Exercise
Please report each line of the data below that contains "stained".

-- Data extract follows --

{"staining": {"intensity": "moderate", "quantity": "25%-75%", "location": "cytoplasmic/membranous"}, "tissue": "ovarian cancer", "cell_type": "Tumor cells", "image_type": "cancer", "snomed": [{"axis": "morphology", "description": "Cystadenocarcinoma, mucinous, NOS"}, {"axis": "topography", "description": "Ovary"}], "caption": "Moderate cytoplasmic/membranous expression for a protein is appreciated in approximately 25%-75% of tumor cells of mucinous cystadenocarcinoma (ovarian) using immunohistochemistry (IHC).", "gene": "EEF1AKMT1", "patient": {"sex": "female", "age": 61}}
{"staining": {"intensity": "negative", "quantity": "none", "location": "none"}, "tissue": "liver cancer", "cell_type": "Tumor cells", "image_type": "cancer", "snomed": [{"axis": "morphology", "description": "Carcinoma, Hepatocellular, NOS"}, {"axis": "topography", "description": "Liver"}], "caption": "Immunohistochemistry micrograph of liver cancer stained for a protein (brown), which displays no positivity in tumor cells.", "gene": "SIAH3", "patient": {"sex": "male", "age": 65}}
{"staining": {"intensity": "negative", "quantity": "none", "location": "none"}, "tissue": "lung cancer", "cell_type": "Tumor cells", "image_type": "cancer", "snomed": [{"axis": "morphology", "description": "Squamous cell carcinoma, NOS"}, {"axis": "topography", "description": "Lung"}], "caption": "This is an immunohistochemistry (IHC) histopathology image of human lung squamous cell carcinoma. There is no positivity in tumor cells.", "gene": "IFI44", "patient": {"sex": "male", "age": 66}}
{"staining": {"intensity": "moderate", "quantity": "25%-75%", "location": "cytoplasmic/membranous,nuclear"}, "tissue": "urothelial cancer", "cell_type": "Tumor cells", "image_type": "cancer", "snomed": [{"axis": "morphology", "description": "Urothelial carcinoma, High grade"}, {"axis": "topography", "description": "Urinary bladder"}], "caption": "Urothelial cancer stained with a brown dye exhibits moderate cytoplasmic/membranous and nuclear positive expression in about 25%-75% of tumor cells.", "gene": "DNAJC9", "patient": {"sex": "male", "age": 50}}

-- Data extract concluded --

Your response
{"staining": {"intensity": "negative", "quantity": "none", "location": "none"}, "tissue": "liver cancer", "cell_type": "Tumor cells", "image_type": "cancer", "snomed": [{"axis": "morphology", "description": "Carcinoma, Hepatocellular, NOS"}, {"axis": "topography", "description": "Liver"}], "caption": "Immunohistochemistry micrograph of liver cancer stained for a protein (brown), which displays no positivity in tumor cells.", "gene": "SIAH3", "patient": {"sex": "male", "age": 65}}
{"staining": {"intensity": "moderate", "quantity": "25%-75%", "location": "cytoplasmic/membranous,nuclear"}, "tissue": "urothelial cancer", "cell_type": "Tumor cells", "image_type": "cancer", "snomed": [{"axis": "morphology", "description": "Urothelial carcinoma, High grade"}, {"axis": "topography", "description": "Urinary bladder"}], "caption": "Urothelial cancer stained with a brown dye exhibits moderate cytoplasmic/membranous and nuclear positive expression in about 25%-75% of tumor cells.", "gene": "DNAJC9", "patient": {"sex": "male", "age": 50}}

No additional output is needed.